Doodspoor
Dit verhaal gaat over een man van
wie tot zijn veertigste jaar vrijveel bekend is, maar die daarna aan de andere
kant van de wereld in het niets verdween. Dit verhaal gaat over Theodorus
Johannes Welling, het vierde van de negen kinderen van Jacobus Welling
(1824-1893) en diens tweede vrouw Hendrika Steenbeek (1833-1899). Bij zijn eerste vrouw, Geertruida Hendrika van Munster
(1824-1861) had Jacobus al zes kinderen. Theodorus Johannes was een halfbroer
van mijn overgrootvader.
Theodorus Johannes Welling – ik
zal hem vanaf nu kortweg “Theo” noemen – kwam op 17 januari 1869 halverwege de
avond ter wereld. De volgende dag deed zijn vader aangifte van de geboorte.
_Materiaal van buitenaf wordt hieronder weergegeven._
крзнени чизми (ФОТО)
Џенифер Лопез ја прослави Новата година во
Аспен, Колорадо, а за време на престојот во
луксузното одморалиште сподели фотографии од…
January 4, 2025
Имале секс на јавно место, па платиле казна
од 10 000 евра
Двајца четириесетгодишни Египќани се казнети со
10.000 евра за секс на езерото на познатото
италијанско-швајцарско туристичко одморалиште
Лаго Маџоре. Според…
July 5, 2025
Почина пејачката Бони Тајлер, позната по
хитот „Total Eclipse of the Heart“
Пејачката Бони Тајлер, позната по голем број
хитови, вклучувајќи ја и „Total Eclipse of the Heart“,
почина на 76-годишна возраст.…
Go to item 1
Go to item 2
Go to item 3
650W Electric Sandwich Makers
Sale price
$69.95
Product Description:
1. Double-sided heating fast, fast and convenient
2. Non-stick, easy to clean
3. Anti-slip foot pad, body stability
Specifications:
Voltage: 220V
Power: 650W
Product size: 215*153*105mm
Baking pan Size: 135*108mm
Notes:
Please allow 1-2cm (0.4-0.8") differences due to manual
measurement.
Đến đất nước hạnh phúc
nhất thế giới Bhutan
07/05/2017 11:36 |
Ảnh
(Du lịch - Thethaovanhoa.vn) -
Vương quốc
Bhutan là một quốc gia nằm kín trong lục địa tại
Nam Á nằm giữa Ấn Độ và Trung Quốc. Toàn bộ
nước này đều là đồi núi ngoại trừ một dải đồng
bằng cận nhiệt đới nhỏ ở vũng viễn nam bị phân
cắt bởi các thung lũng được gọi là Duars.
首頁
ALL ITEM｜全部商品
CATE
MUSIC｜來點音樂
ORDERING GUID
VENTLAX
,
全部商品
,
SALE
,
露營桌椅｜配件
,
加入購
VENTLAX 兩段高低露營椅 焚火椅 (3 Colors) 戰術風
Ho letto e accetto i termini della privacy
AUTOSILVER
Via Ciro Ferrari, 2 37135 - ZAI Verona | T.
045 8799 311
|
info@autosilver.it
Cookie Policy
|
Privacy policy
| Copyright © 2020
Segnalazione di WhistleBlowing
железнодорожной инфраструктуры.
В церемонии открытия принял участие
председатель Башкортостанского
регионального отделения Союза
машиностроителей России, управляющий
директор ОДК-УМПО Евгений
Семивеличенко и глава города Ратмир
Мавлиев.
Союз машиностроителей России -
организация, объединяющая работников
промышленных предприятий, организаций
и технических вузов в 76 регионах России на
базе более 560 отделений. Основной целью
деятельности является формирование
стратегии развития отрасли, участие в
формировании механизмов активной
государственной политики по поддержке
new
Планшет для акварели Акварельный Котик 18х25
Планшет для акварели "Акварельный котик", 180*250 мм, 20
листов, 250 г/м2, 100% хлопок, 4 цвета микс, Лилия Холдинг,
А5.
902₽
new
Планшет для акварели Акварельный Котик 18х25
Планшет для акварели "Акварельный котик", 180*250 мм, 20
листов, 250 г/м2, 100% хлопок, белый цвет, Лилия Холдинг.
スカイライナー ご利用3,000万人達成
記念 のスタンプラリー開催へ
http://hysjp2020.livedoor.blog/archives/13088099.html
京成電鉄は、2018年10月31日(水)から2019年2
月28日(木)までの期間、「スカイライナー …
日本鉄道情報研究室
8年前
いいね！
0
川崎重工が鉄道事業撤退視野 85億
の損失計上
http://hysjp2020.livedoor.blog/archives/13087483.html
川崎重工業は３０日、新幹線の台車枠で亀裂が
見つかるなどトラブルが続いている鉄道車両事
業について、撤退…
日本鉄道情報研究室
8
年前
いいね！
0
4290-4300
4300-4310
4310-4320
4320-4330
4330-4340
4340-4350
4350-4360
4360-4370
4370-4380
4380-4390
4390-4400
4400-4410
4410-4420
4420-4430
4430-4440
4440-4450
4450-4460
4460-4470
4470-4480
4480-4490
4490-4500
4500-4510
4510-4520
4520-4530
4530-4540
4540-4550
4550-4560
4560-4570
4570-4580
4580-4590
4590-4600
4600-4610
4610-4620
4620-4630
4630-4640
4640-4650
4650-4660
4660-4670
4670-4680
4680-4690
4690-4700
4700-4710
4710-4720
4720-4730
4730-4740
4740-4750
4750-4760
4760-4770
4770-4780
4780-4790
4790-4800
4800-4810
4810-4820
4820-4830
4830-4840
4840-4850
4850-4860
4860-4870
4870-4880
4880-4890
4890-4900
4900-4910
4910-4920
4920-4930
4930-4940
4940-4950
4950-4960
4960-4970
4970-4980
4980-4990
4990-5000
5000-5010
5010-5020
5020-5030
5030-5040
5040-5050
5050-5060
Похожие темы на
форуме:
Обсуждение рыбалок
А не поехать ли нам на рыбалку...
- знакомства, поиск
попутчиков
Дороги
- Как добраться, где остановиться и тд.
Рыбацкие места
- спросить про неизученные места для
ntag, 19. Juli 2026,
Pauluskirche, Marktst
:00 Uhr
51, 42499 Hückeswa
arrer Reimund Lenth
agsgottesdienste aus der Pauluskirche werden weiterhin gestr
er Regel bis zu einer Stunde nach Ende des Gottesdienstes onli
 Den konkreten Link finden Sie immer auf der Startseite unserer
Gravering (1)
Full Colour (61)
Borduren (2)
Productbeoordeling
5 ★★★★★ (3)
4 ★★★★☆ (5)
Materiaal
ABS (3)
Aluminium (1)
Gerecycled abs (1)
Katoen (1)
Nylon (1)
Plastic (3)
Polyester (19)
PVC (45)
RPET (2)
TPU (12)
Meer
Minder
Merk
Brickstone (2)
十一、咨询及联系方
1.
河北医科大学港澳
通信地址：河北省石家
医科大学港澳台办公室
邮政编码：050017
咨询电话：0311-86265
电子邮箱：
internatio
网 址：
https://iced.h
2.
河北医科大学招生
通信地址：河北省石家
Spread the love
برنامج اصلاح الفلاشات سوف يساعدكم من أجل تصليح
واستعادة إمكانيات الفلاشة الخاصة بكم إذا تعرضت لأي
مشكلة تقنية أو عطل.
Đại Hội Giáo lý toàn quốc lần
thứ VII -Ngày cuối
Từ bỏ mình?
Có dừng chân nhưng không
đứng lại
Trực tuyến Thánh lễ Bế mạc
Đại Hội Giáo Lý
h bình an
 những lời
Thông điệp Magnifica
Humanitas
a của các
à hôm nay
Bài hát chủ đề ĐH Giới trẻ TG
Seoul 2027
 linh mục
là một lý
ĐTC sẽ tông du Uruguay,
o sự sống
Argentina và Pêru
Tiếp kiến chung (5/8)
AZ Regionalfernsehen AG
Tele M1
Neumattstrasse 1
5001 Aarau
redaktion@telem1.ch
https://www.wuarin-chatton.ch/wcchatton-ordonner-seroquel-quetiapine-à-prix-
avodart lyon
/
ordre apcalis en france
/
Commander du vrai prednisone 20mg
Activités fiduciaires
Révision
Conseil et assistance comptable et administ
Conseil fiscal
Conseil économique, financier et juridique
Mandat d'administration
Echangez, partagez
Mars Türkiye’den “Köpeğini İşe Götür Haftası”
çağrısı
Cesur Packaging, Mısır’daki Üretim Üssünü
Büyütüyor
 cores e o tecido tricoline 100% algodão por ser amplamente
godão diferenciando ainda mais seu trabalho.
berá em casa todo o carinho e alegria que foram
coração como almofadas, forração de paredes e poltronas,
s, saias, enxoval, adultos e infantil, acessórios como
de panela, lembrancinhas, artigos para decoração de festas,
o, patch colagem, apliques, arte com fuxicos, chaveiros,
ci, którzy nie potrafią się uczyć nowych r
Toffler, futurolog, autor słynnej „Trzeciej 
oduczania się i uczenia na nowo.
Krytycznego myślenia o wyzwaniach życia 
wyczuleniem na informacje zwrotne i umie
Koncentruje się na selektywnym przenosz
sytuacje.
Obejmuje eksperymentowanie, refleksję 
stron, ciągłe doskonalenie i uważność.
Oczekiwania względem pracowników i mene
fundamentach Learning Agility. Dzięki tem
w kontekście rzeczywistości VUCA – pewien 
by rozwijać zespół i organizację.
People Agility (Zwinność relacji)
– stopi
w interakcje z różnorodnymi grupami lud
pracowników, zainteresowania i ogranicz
Na
geslaagd te zijn voor het toelatingsexamen kwam Theo in 1883 in de eerste klas
van de Burgeravondschool. Aan het einde van het schooljaar werd hij bevorderd
naar het tweede leerjaar. In zijn diensttijd schopte Theo het tot sergeant. Hij
was kennelijk een begaafd schutter, want bij schietwedstrijden won hij diverse
prijzen.
Al op jonge leeftijd sloot Theo
zich aan bij de vrijwillige brandweer in Amersfoort. In 1896 volgde zijn
benoeming tot commandant, zoals de Amersfoortsche Courant vermeldde. Volgens de
krant van 3 oktober 1905 was Theo een onversaagde commandant, die zich bij een
brand in het bovenhuis boven het sigarenmagazijn van de heer M. Kraaijenhof
zeer verdienstelijk had gemaakt.
Amersfootsche
Courant, d.d. 03-10-1905
|
Een jaar eerder had de krant in
ongeveer dezelfde woorden geschreven over het optreden van Theo bij een brand
aan de Breedestraat. In 1907 verliet Theo de vrijwillige brandweer. Zijn
opvolger was W.H. Schuileman.
Een grote hobby van Theo was het
fokken van pluimvee. Voor de bevordering van de pluimveehouderij zette hij zich
ook bestuurlijk in. In 1893 werd hij penningmeester van de afdeling Amersfoort
van de betreffende vereniging. Een paar jaar later maakte hij deel uit van de regionale
commissie, die toezicht moest houden op de dekstations van de vereniging. Zelf
was Theo een goede fokker blijkens de prijzen die hij bij een tentoonstelling
van zijn dieren in ‘s Gravenhage in 1905 haalde. Zijn koekoek witkuifhanen
wonnen de eerste en tweede prijs en zijn hen won ook de eerste prijs.
Amersfoortsche
Courant, d.d. 25-01-1905
|
Dat Theo op nog andere manieren
betrokken was bij het openbare leven in Amersfoort bleek, toen hij in 1903 lid
werd van de commissie, die de feesten organiseerde rond het verplaatsen van de
Amersfoortse kei.
In 1896 nam Theo, met aanbeveling
van zijn moeder, de meer dan vijftig jaar oude kleermakerij en handel in
stoffen over van zijn vader, die al in 1893 was overleden. Het bedrijf was
gevestigd aan de Utrechtsestraat op nr. 14.
Nieuwe
Amersfoortsche Courant d.d. 22-08-1896
|
Op dinsdag 13 februari 1900 trad
Theo in Amersfoort in het huwelijk met Geertrudis Breuer. Geertrudis was op 28
mei 1881 in Antwerpen, zij was dus nog maar 18 jaar toen ze trouwde. Het stel
was rwee weken voor de bruiloft in ondertrouw gegaan. Voor zover bekend zijn er
uit het huwelijk van Theo met Geertrudis geen kinderen voortgekomen.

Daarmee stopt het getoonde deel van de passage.